# LED Driver



## Squeege84 (Feb 13, 2011)

I just recently got a LED driver to power a couple LED's but ran into a little problem, how do you wire it? It has "L" and "N" i tried wiring a normal cable to it but when i went to try the driver on the LED it blew the LED.


----------



## 50seven (Feb 14, 2010)

L stands for Line
N stands for Neutral

Normally these notations are for AC power, so it sounds like you might have wired the driver backwards.


----------



## Squeege84 (Feb 13, 2011)

Is there any way of finding out which is the L and N on a plug? I was under the impression when you look at the socket, the left slot is the neutral anD the right side is the Live and the circle is the ground.

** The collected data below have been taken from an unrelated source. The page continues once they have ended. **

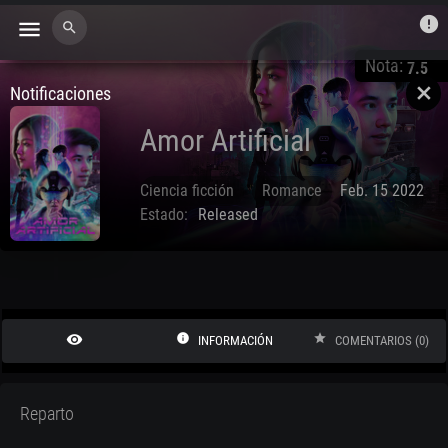
error
menu
search
Nota:
7.5
Notificaciones
close
Amor Artificial
Ciencia ficción
Romance
Feb. 15 2022
Estado:
Released
remove_red_eye
info
star
INFORMACIÓN
COMENTARIOS (0)
Reparto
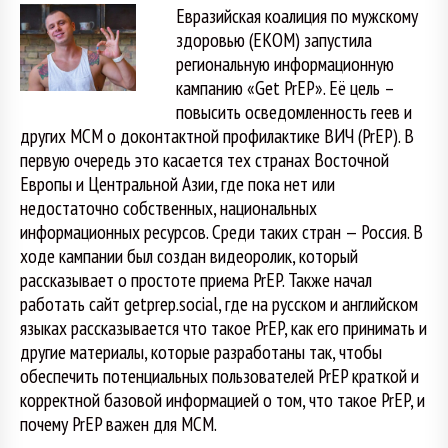
Евразийская коалиция по мужскому
здоровью (ЕКОМ) запустила
региональную информационную
кампанию «Get PrEP». Её цель –
повысить осведомленность геев и
других МСМ о доконтактной профилактике ВИЧ (PrEP). В
первую очередь это касается тех странах Восточной
Европы и Центральной Азии, где пока нет или
недостаточно собственных, национальных
информационных ресурсов. Среди таких стран — Россия. В
ходе кампании был создан видеоролик, который
рассказывает о простоте приема PrEP. Также начал
работать сайт getprep.social, где на русском и английском
языках рассказывается что такое PrEP, как его принимать и
другие материалы, которые разработаны так, чтобы
обеспечить потенциальных пользователей PrEP краткой и
корректной базовой информацией о том, что такое PrEP, и
почему PrEP важен для МСМ.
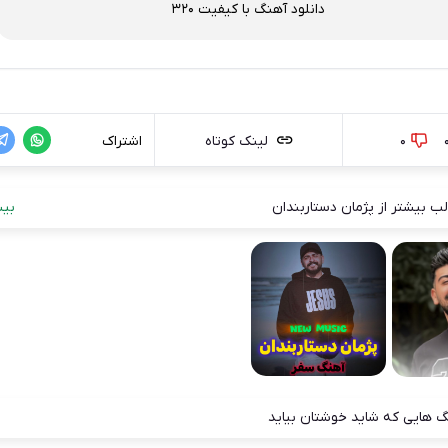
دانلود آهنگ با کیفیت 320
0
لینک کوتاه
اشتراک
ب بیشتر از پژمان دستاربندان
بیش
 هایی که شاید خوشتان بیاید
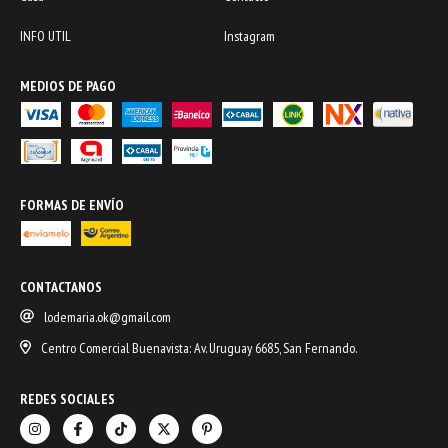
INFO UTIL
Instagram
MEDIOS DE PAGO
FORMAS DE ENVÍO
CONTACTANOS
lodemaria.ok@gmail.com
Centro Comercial Buenavista: Av. Uruguay 6685, San Fernando.
REDES SOCIALES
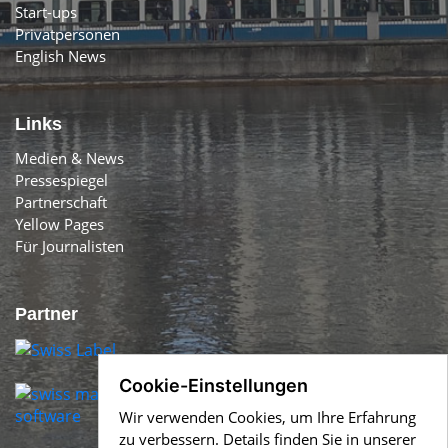
Start-ups
Privatpersonen
English News
Links
Medien & News
Pressespiegel
Partnerschaft
Yellow Pages
Für Journalisten
Partner
Cookie-Einstellungen
Wir verwenden Cookies, um Ihre Erfahrung
zu verbessern. Details finden Sie in unserer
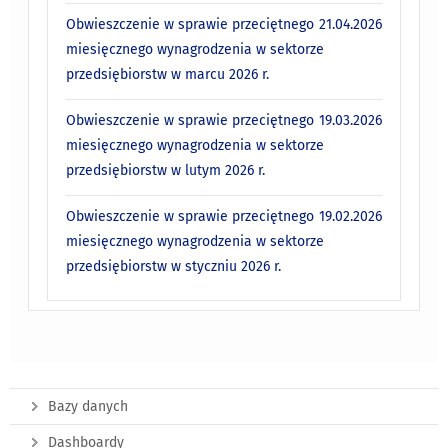
Obwieszczenie w sprawie przeciętnego
21.04.2026
miesięcznego wynagrodzenia w sektorze
przedsiębiorstw w marcu 2026 r.
Obwieszczenie w sprawie przeciętnego
19.03.2026
miesięcznego wynagrodzenia w sektorze
przedsiębiorstw w lutym 2026 r.
Obwieszczenie w sprawie przeciętnego
19.02.2026
miesięcznego wynagrodzenia w sektorze
przedsiębiorstw w styczniu 2026 r.
Bazy danych
Dashboardy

Would you have a diagram i can follow?



50seven said:


> L stands for Line
> N stands for Neutral
> 
> Normally these notations are for AC power, so it sounds like you might have wired the driver backwards.


----------



## df001 (Nov 13, 2007)

How many leds were you testing with? I recall reading that others have had similar experiences: how many leds is the driver rated for? If you only hooked up one, any potential that you inadvertantly overdrove it causing it to blow? I seem to recall reading that you need to have all the leds in the circuit? That said google the driver and get specs are your best bet


----------



## Squeege84 (Feb 13, 2011)

your right! i overloaded the led, i only hooked up one, and the min was 7-8 leds in series. such a newbie mistake lol. Thank you for the help you guys!



df001 said:


> How many leds were you testing with? I recall reading that others have had similar experiences: how many leds is the driver rated for? If you only hooked up one, any potential that you inadvertantly overdrove it causing it to blow? I seem to recall reading that you need to have all the leds in the circuit? That said google the driver and get specs are your best bet


----------



## cliff (Aug 30, 2010)

Squeege84 said:


> Is there any way of finding out which is the L and N on a plug? I was under the impression when you look at the socket, the left slot is the neutral anD the right side is the Live and the circle is the ground.
> 
> Would you have a diagram i can follow?


On a polarized plug (almost everything sold now days) the larger of the two blades is the neutral, the smaller is the load/line, (and if applicable the round pin at the bottom is your ground). Your outlets should be wired this way, but may not be if someone made a mistake when installing them.

Diagram (upper left):
http://en.wikipedia.org/wiki/File:NEMA_simplified_pins.svg


----------



## altcharacter (Jan 10, 2011)

Next time just try licking them one at a time to see which one is the load


----------